▶ Your objective
Except for the pictures, retype the records that follow exactly.

Multi-frame change data:
**********
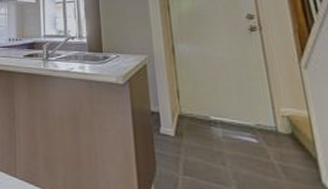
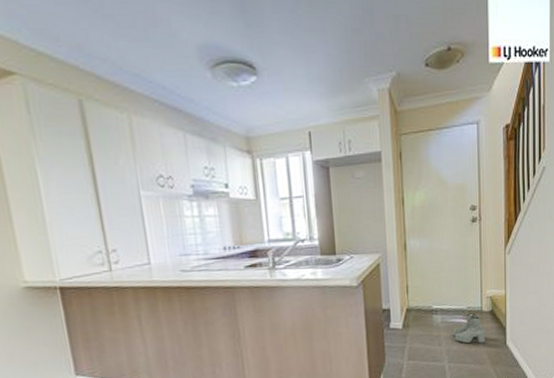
boots: none [239,132,288,174] -> present [453,312,485,344]

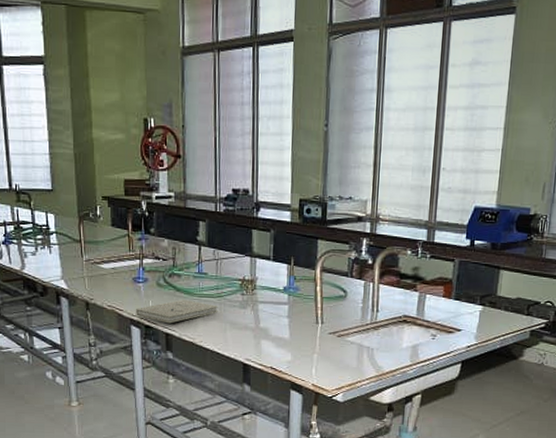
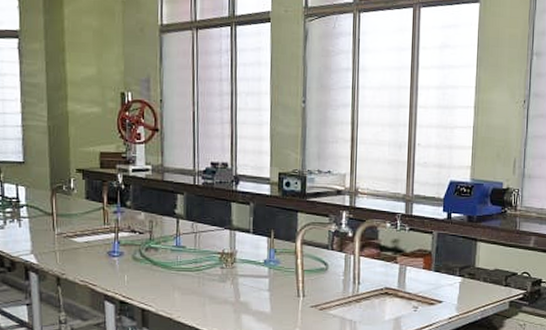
book: present [136,299,218,324] -> none [110,273,197,299]

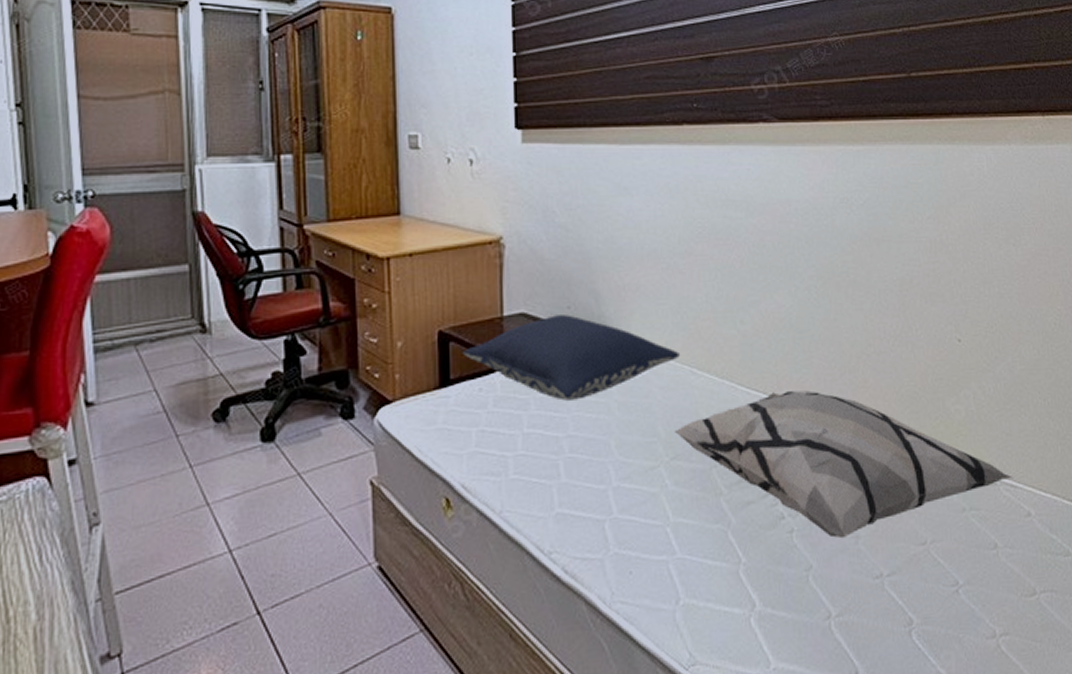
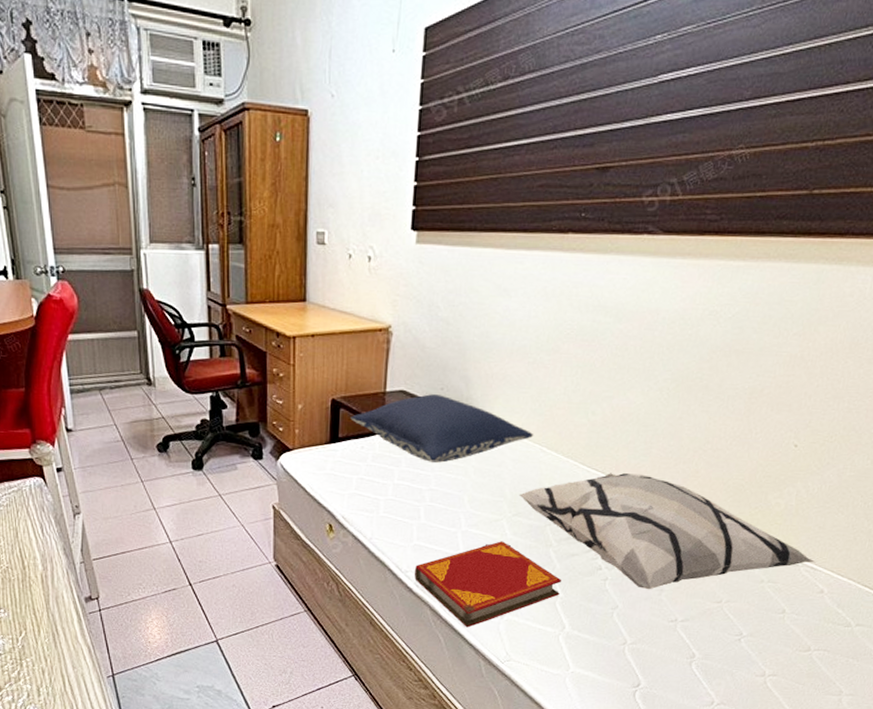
hardback book: none [559,495,741,624] -> present [414,541,561,628]

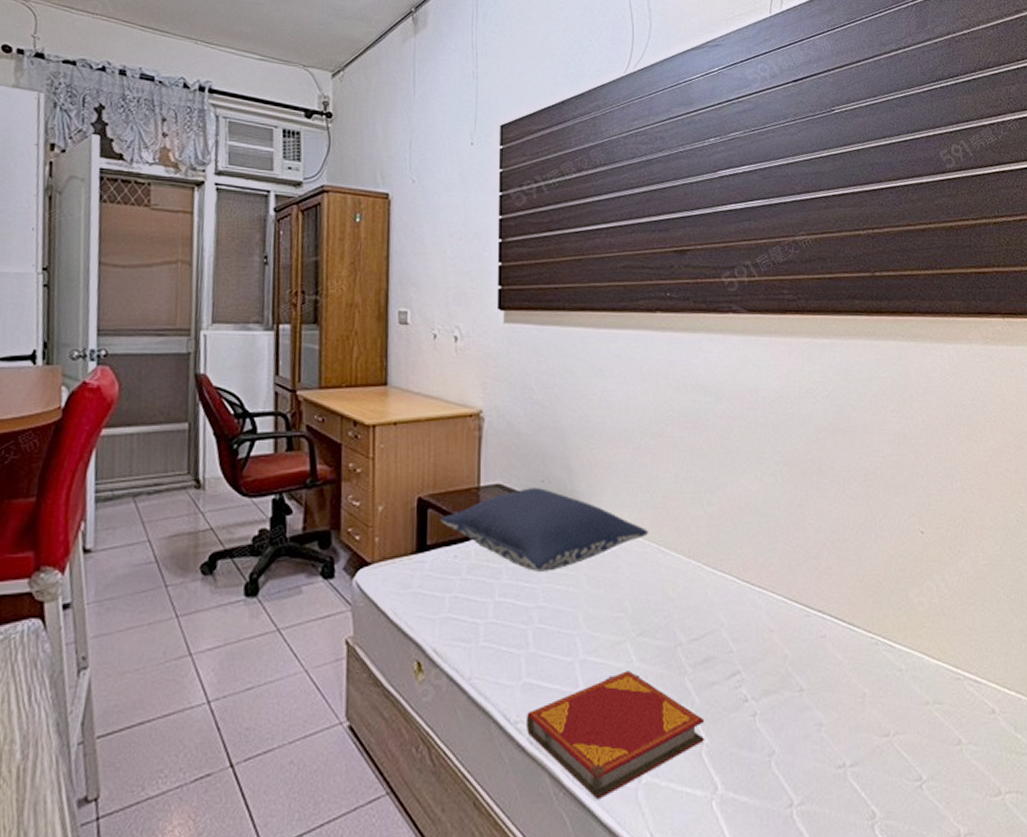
decorative pillow: present [518,473,816,590] -> none [641,574,977,725]

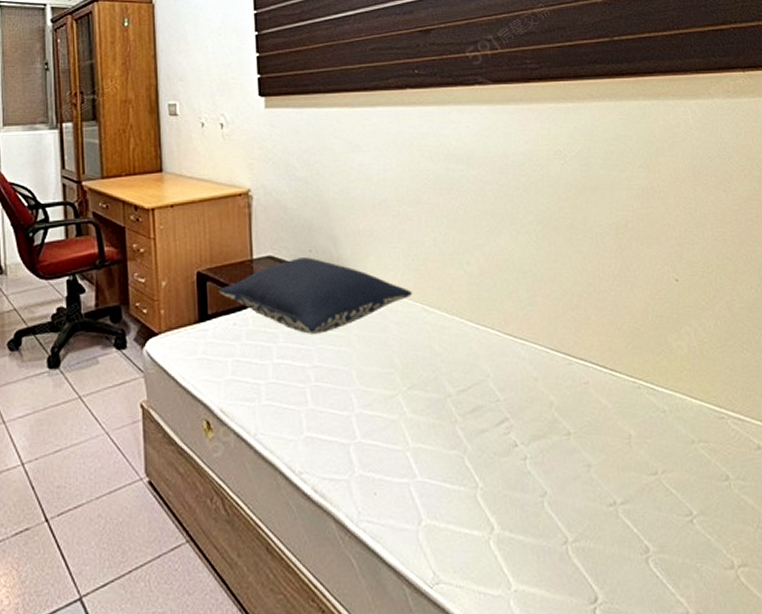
hardback book: present [525,671,704,800] -> none [309,422,478,542]

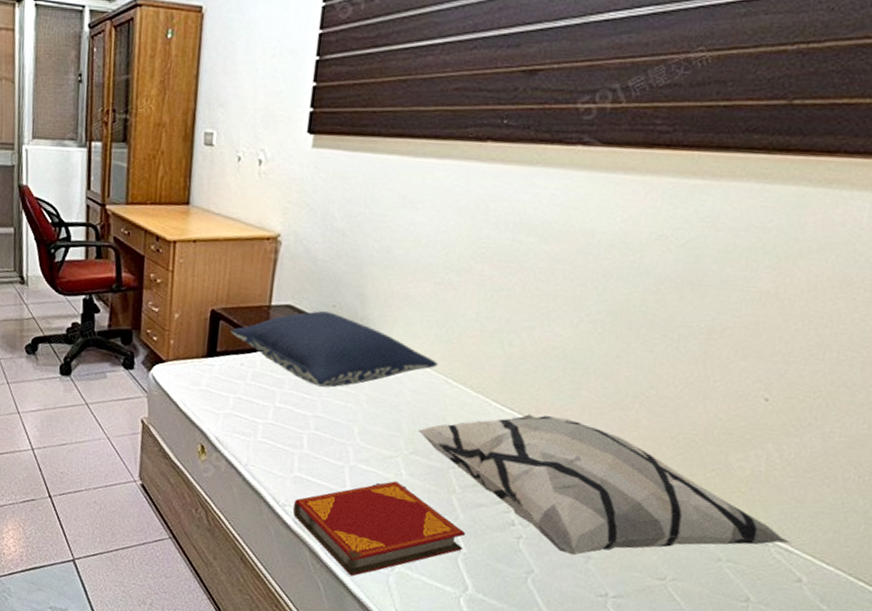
hardback book: none [309,422,478,542] -> present [292,481,465,577]
decorative pillow: none [410,326,741,467] -> present [417,414,792,556]

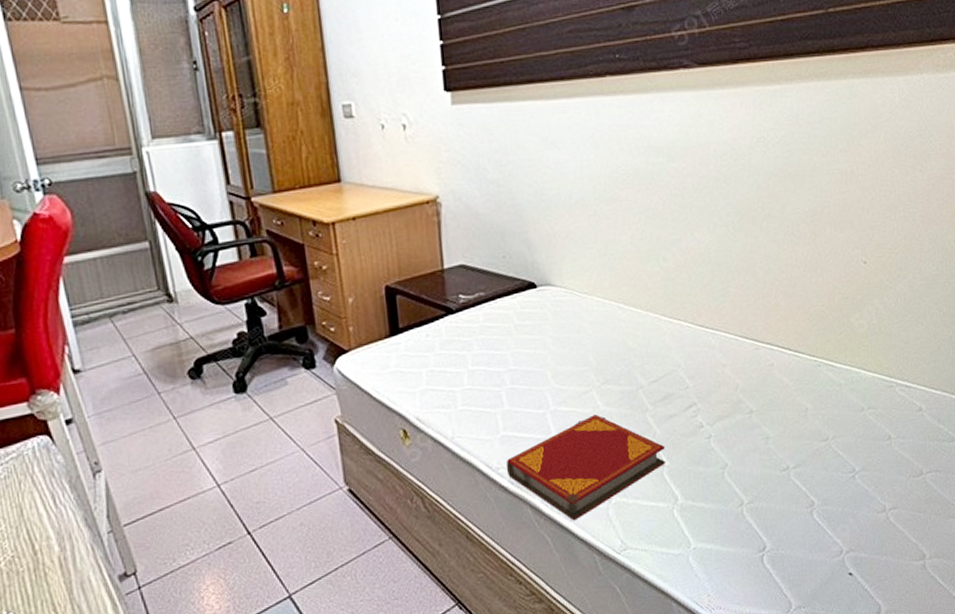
pillow: present [230,311,439,388] -> none [409,263,609,340]
decorative pillow: present [417,414,792,556] -> none [604,316,909,441]

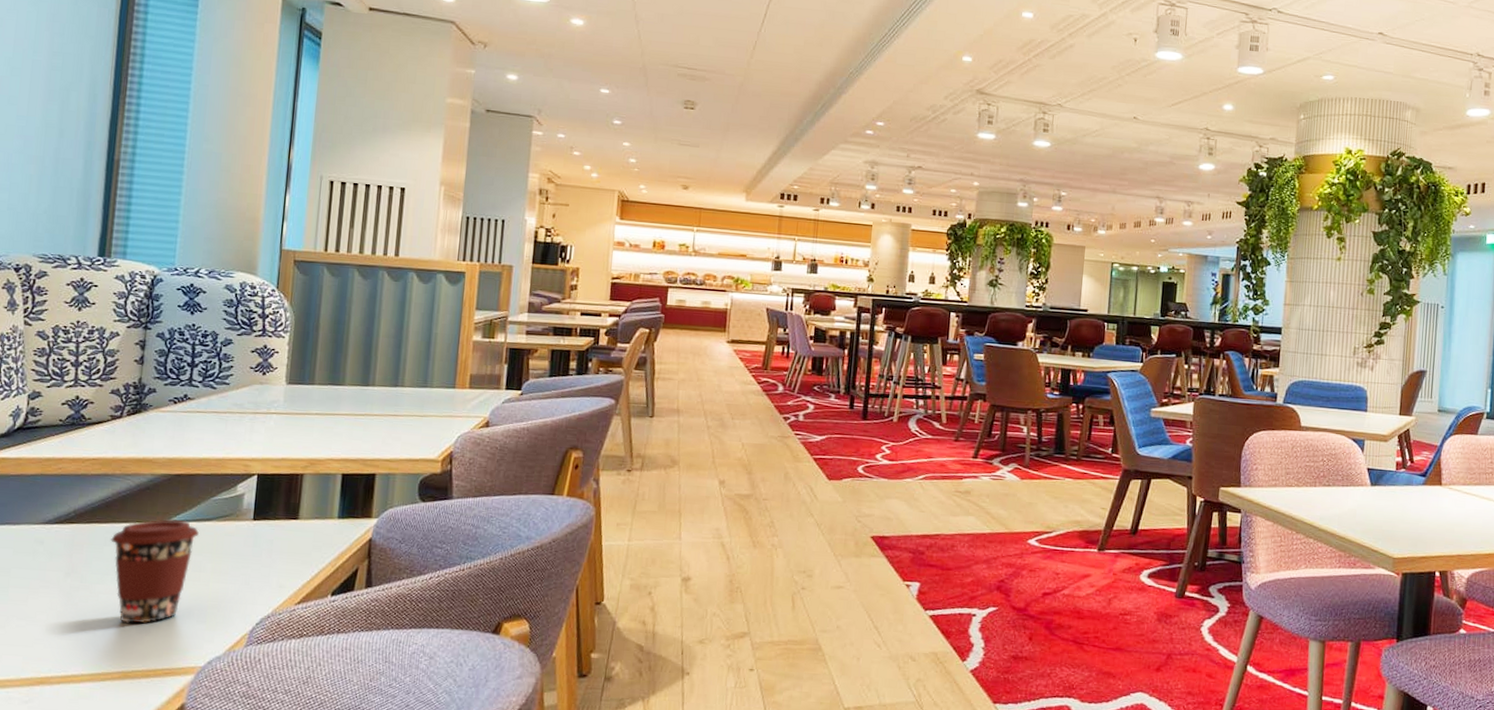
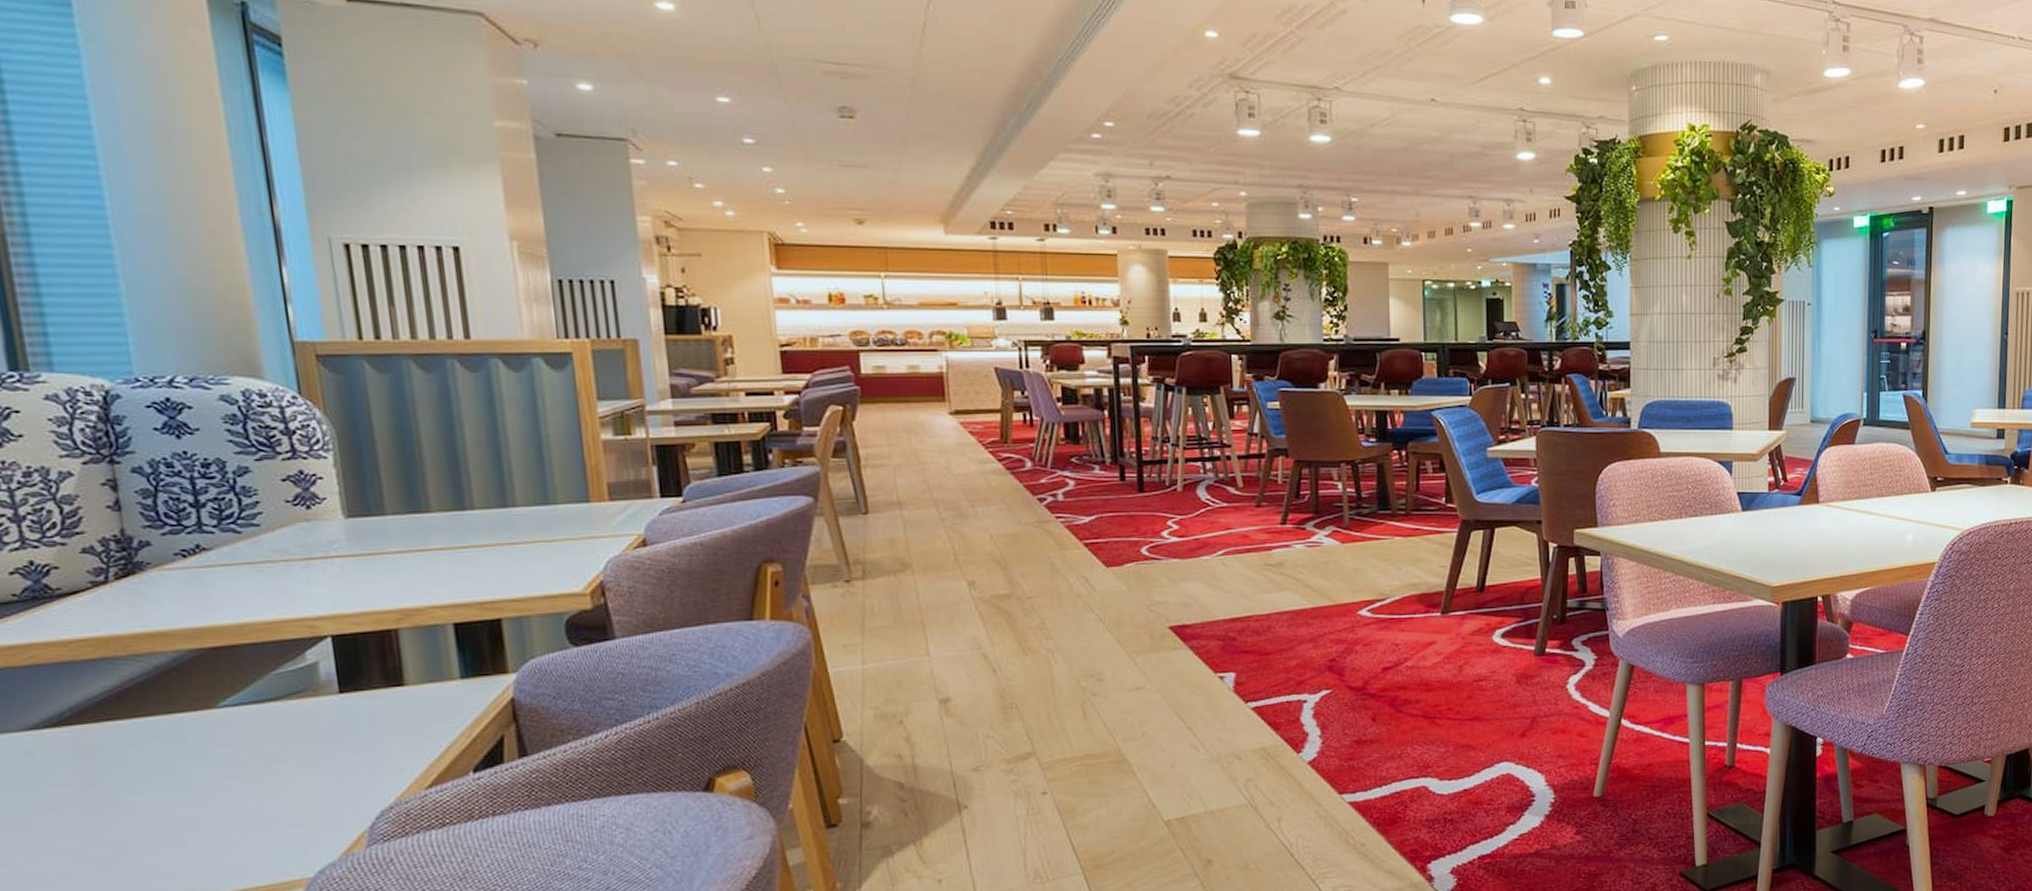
coffee cup: present [111,519,199,624] -> none [135,704,264,839]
**********
▶ The answer
boots: none [239,132,288,174] -> present [453,312,485,344]

book: present [136,299,218,324] -> none [110,273,197,299]

hardback book: none [559,495,741,624] -> present [414,541,561,628]

decorative pillow: present [518,473,816,590] -> none [641,574,977,725]

hardback book: present [525,671,704,800] -> none [309,422,478,542]

hardback book: none [309,422,478,542] -> present [292,481,465,577]
decorative pillow: none [410,326,741,467] -> present [417,414,792,556]

pillow: present [230,311,439,388] -> none [409,263,609,340]
decorative pillow: present [417,414,792,556] -> none [604,316,909,441]

coffee cup: present [111,519,199,624] -> none [135,704,264,839]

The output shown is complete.